= Beginning of Section =

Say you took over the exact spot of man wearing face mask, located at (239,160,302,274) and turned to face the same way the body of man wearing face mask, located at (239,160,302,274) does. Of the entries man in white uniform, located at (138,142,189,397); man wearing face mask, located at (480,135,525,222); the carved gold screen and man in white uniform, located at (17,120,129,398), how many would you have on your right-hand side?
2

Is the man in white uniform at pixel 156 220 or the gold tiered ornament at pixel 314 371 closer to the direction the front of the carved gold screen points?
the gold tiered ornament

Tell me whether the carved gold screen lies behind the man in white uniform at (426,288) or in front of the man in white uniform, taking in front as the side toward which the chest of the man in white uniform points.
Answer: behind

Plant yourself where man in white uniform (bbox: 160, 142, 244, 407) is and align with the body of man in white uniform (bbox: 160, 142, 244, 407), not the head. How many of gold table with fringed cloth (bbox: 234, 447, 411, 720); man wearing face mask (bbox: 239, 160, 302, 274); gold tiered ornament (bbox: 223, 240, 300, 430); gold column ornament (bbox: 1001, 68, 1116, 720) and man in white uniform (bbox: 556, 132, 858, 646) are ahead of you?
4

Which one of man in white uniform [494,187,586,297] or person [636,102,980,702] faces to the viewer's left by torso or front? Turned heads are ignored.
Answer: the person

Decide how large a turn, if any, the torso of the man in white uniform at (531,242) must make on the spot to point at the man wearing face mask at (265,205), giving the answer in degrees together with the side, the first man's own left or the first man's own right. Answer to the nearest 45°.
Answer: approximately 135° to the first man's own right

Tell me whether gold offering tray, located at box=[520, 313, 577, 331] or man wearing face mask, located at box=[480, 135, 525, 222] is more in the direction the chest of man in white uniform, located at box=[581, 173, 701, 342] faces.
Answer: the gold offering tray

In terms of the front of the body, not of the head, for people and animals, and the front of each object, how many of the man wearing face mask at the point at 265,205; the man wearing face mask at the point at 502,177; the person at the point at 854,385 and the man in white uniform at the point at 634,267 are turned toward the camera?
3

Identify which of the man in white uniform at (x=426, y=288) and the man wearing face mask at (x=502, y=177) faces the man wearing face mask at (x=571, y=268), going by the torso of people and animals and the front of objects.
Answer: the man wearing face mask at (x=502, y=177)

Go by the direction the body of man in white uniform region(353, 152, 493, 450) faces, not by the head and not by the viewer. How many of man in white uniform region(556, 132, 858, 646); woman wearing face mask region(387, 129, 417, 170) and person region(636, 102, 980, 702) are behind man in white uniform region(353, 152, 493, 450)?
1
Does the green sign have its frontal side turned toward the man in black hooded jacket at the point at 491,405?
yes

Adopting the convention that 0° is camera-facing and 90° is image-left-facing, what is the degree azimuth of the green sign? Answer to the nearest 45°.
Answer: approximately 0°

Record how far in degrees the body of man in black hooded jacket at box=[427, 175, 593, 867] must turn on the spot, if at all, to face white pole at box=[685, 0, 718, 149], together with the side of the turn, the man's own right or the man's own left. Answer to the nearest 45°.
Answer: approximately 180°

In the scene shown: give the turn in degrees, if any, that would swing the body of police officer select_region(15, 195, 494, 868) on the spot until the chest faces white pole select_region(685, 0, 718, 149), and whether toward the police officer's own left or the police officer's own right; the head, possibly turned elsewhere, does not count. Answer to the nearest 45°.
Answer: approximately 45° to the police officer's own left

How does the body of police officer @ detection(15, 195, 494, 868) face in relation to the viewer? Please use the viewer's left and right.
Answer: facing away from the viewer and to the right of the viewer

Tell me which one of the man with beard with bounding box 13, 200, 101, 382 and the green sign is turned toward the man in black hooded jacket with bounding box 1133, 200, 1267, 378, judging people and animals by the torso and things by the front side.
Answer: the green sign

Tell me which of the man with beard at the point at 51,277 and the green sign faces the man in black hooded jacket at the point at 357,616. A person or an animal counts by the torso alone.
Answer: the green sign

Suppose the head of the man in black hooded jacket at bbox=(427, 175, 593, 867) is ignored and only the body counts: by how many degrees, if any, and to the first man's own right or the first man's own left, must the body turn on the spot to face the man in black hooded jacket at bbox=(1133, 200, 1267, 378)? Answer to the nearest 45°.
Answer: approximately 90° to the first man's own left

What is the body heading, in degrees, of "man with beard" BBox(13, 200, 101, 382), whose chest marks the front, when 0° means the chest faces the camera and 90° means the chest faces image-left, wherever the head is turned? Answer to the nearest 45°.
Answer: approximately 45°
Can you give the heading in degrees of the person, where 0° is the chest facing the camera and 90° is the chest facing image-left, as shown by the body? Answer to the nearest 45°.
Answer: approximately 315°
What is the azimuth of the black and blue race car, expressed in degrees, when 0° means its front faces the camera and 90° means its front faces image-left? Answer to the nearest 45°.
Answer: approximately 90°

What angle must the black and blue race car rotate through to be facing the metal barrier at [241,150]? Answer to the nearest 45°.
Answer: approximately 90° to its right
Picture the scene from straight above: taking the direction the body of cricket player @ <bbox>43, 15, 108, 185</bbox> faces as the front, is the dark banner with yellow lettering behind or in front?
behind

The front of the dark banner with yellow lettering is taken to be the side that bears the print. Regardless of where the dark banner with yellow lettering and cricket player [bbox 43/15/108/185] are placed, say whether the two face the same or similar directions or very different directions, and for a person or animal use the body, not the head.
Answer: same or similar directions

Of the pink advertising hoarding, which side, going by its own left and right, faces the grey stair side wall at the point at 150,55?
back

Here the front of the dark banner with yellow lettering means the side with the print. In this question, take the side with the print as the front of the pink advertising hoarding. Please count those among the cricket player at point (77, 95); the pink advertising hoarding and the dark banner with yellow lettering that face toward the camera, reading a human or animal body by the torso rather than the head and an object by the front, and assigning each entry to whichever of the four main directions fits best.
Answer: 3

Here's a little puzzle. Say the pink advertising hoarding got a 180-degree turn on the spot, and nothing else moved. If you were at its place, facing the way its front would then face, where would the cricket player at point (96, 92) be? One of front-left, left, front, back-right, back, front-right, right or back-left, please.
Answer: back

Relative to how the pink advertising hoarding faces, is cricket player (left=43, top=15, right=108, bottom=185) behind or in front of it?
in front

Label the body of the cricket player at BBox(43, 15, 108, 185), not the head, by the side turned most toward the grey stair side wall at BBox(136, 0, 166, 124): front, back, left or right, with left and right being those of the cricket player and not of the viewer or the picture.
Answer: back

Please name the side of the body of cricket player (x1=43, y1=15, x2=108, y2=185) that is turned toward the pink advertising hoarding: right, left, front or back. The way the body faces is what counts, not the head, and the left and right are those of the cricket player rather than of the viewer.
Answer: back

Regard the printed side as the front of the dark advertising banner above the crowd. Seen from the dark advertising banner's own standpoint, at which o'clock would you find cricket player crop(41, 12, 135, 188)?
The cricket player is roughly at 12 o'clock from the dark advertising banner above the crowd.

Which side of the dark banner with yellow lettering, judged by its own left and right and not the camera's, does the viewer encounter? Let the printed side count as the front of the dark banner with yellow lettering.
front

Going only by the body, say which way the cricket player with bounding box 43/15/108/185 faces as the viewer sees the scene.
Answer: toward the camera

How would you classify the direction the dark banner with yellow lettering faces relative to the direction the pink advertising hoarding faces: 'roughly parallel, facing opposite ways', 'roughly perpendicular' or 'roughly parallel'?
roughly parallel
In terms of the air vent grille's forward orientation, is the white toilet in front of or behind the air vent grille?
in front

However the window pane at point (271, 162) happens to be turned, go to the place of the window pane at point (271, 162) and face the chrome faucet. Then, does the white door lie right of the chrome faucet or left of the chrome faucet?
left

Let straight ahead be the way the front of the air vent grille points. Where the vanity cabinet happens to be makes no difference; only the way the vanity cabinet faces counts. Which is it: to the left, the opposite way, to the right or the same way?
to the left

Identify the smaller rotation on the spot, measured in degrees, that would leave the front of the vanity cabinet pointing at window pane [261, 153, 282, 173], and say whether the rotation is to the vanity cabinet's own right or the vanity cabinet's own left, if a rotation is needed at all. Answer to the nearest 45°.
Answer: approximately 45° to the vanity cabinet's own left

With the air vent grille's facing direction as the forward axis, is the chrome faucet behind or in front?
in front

= End of Section =

*Task objective*:
Reproduce verbatim the lines of the listing above, starting at the line containing "Does the green" and ending after the line containing "Answer: approximately 180°".

*Answer to the problem*:
Does the green sign have its frontal side turned toward the man in black hooded jacket at the point at 491,405?
yes

Adopting the convention that 0° is camera-facing and 90° is image-left-facing, what is the degree azimuth of the green sign? Answer to the nearest 45°.
Answer: approximately 0°

Record how far in degrees the body of man in black hooded jacket at box=[427, 175, 593, 867] must turn on the spot, if at all, to face white pole at box=[685, 0, 718, 149], together with the side of the turn, the man's own right or the man's own left. Answer to the nearest 45°.
Answer: approximately 180°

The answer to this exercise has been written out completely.